TAB: Transformer Attention Bottlenecks enable User Intervention and Debugging in Vision-Language Models
This addresses the need for more transparent and controllable AI systems in vision-language tasks, offering a novel method for user intervention, though it is incremental in its application to existing architectures.
The paper tackles the problem of interpretability and user intervention in vision-language models by introducing a Transformer Attention Bottleneck (TAB) layer, which constrains attention to enable debugging and editing, resulting in models that perform similarly to baselines in captioning but are superior in localizing changes and identifying no-change scenarios across three datasets.

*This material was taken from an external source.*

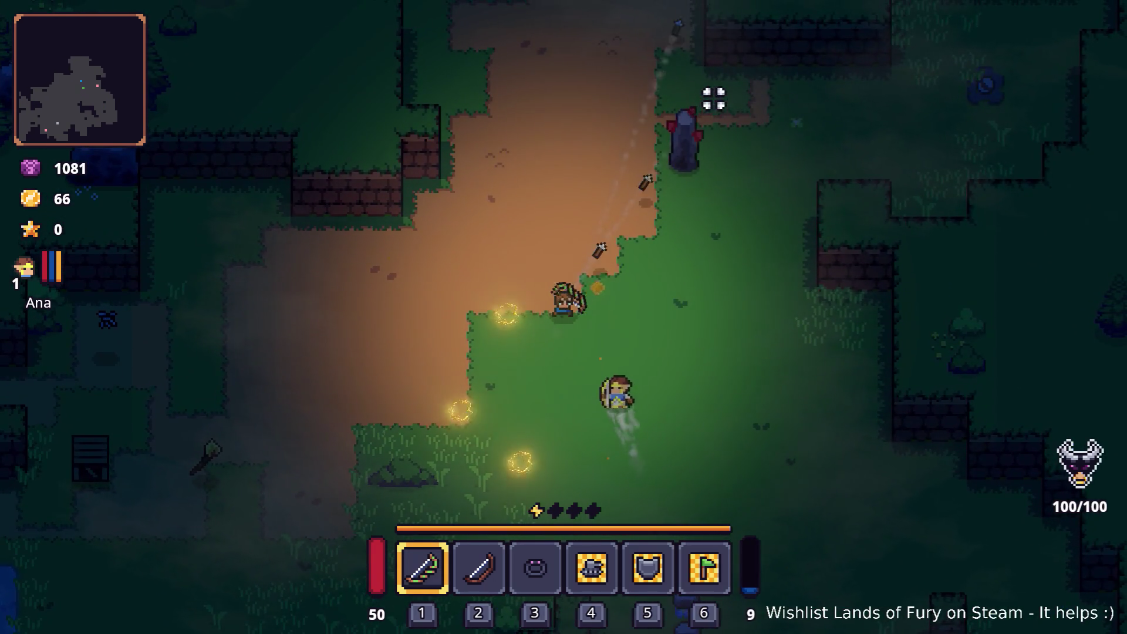
key(w)
click(717, 96)
click(294, 254)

Multi-head self-attention (MHSA) is a key component of Transformers, a widely popular architecture in both language and vision. Multiple heads intuitively enable different parallel processes over the same input. Yet, they also obscure the attribution of each input patch to the output of a model. We propose a novel 1-head Transformer Attention Bottleneck (TAB) layer, inserted after the traditional MHSA architecture, to serve as an attention bottleneck for interpretability and intervention. Unlike standard self-attention, TAB constrains the total attention over all patches to $\in [0, 1]$. That is, when the total attention is 0, no visual information is propagated further into the network, and the vision-language model (VLM) would default to a generic, image-independent response. To demonstrate the advantages of TAB, we train VLMs with TAB to perform image-difference captioning. Over three datasets, our models perform similarly to baseline VLMs in captioning but the bottleneck is superior in localizing changes and in identifying when no changes occur. TAB is the first architecture to enable users to debug by editing attention, which often produces expected outputs by VLMs.